Mar 17, 2025 - 18:33

TL;DR

A long-running job should be implemented as one long-running activity that
uses heartbeat for resumption.

What I needed to do

There was a data-sync backfilling to be done where we backfill data from one
service's database into another one. It was about 5.5M DB entities that needed
to be copied, so we expected the total running time to be some number of hours.

We wanted to write a job with some kind of progress record, i.e. a "cursor".
Such that, should the job fail at any point, it could, on retry, continue where
it left off.

First instinct: Parameterized activity

After reading the Temporal docs, my first instinct was to implement one workflow
with one parameterized activity which the workflow would call in a loop.

This idea was dismissed after talking to my colleagues. Because each activity
invocation results in events being added to the Temporal Events. Temporal works
under the assumption that there will be few events per workflow, not tens of
thousands. We didn't want to risk exhausting Temporal's disk space.

The good solution: One long-running Activity with Heartbeats

I'll just show you some code here.

▶ _Data excerpt_:
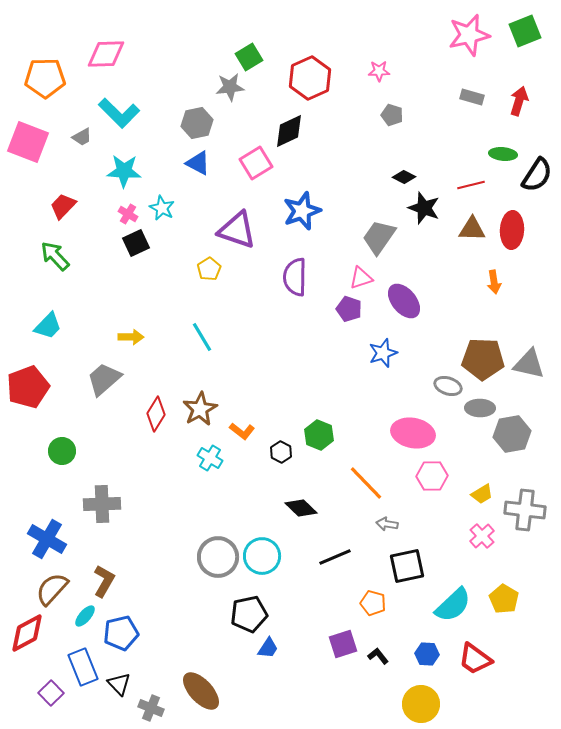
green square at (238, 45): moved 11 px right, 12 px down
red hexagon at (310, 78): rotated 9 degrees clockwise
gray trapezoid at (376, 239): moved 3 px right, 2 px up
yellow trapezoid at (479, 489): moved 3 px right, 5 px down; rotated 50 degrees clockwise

▶ _Your instructions_:
Decide whether each statement agrees with the text on the data-sync backfill. Answer yes or no, and quote the words of the text that decide it.
1. The backfill involved copying roughly 5.5 million database entities.
2. The author's colleagues endorsed the plan of calling a parameterized activity in a loop.
3. Temporal is designed on the assumption that a workflow will have tens of thousands of events.
The data here is separate material and has no connection to the text on the data-sync backfill.

▶ _Written answer_:
1. Yes: "It was about 5.5M DB entities that needed to be copied"
2. No: "This idea was dismissed after talking to my colleagues."
3. No: "Temporal works under the assumption that there will be few events per workflow, not tens of thousands."